|Ph.D Student||Sarig-Nadir Offra|
|Subject||A Hydrogel Scaffold Composed of Polyethylene Glycol and|
Fibrinogen for in-vitro Peripheral Nerve
|Department||Department of Biomedical Engineering||Supervisor||Professor Dror Seliktar|
|Full Thesis text|
Extensive effort is being put in developing new treatments for serious peripheral nerve injury. Many different materials, mostly natural or synthetic have been developed over the years to serve as nerve guidance conduits (NGCs), which help to facilitate a directional axonal sprouting from the proximal end toward the distal end of the injured nerve. In most cases, these NGCs do not achieve the performance of the gold standard treatment, nerve autografts.
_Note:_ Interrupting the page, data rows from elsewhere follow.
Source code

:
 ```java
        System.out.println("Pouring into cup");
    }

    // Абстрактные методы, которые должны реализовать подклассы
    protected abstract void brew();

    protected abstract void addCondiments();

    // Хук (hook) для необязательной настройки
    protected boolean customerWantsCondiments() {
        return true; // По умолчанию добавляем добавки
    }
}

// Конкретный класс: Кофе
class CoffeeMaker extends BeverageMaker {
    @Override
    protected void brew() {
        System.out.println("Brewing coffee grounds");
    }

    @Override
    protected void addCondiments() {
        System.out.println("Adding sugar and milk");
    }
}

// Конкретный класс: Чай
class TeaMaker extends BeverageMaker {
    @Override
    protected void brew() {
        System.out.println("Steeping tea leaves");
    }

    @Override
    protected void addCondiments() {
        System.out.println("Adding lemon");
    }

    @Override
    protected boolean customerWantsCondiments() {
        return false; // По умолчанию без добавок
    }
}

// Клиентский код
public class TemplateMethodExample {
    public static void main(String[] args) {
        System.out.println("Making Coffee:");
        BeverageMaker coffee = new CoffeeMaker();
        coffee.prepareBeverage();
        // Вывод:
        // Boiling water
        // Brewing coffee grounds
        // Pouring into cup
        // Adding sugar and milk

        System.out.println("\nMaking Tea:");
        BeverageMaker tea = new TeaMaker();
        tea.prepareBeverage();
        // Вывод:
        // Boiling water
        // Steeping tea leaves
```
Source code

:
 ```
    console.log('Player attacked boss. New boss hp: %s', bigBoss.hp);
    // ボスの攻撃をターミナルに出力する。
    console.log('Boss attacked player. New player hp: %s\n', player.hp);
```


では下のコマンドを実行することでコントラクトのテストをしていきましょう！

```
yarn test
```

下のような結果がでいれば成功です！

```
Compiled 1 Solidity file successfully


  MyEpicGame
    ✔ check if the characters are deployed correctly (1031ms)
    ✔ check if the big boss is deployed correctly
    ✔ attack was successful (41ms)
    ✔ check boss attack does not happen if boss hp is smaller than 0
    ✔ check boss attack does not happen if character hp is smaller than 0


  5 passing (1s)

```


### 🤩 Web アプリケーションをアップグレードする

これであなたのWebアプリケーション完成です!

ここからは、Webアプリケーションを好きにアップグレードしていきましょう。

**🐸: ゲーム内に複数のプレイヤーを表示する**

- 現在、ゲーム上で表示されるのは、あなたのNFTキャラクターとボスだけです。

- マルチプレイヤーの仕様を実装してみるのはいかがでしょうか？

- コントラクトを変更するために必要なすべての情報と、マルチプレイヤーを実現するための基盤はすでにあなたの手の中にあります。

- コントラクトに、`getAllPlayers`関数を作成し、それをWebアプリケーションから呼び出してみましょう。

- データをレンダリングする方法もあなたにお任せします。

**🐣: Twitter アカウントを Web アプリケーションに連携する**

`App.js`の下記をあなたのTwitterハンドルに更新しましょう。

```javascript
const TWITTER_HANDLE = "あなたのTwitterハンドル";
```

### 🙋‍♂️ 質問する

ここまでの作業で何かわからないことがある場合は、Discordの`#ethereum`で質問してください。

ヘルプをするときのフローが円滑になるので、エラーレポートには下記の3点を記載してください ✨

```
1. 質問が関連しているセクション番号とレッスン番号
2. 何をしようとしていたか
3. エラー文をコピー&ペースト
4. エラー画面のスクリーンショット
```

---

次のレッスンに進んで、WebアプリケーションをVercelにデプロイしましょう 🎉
We apply an alternative biomaterials approach for nerve regeneration using a biosynthetic material comprised of both natural fibrinogen and synthetic poly(ethylene glycol) (PEG) constituents. The purpose of this investigation was to evaluate dorsal root ganglion (DRG) cell outgrowth in PEGylated fibrinogen hydrogels and to asses the potential of this hydrogel as an NGC material. The PEGylated fibrinogen hydrogels readily supported extensive outgrowth of sprouting neurites and invading glial cells from encapsulated DRGs in the presence of nerve growth factor (NGF). By changing the hydrogel composition (i.e. the relative amount of PEG to fibrinogen or the fibrinogen concentration) we were able to control the outgrowth characteristics of DRG cells. In addition, preliminary results showed that the PEGylated fibrinogen hydrogel supports in vitro myelination, a process required for functional nerve regeneration. To further understand the mechanism by which DRG cells penetrate into the PEGylated fibrinogen hydrogel we employed different matrix metalloproteinases (MMPs) inhibitors on DRG-hydrogel cultures and examined the inhibitor’s effect on the DRG cell outgrowth. Our results demonstrate that DRG cell outgrowth into PEGylated fibrinogen hydrogels is inhibited by MMP inhibitors and that the outgrowth characteristics are inhibitor type- and concentration-dependent. Although the PEGylated fibrinogen hydrogel supports extensive outgrowth of DRG it still requires geometric features capable of controlling the direction of the neural outgrowth. By using a commercial laser microdissector microscope we were able to create guidance microchannels within the hydrogel material. These photo-patterned microchannels were characterized and were shown to guide the directional growth of neural cells from DRG explants. To conclude, we demonstrated that the PEGylated fibrinogen hydrogel highly supports the outgrowth of neural cells and with additional physical modifications can serve as a potential NGC material.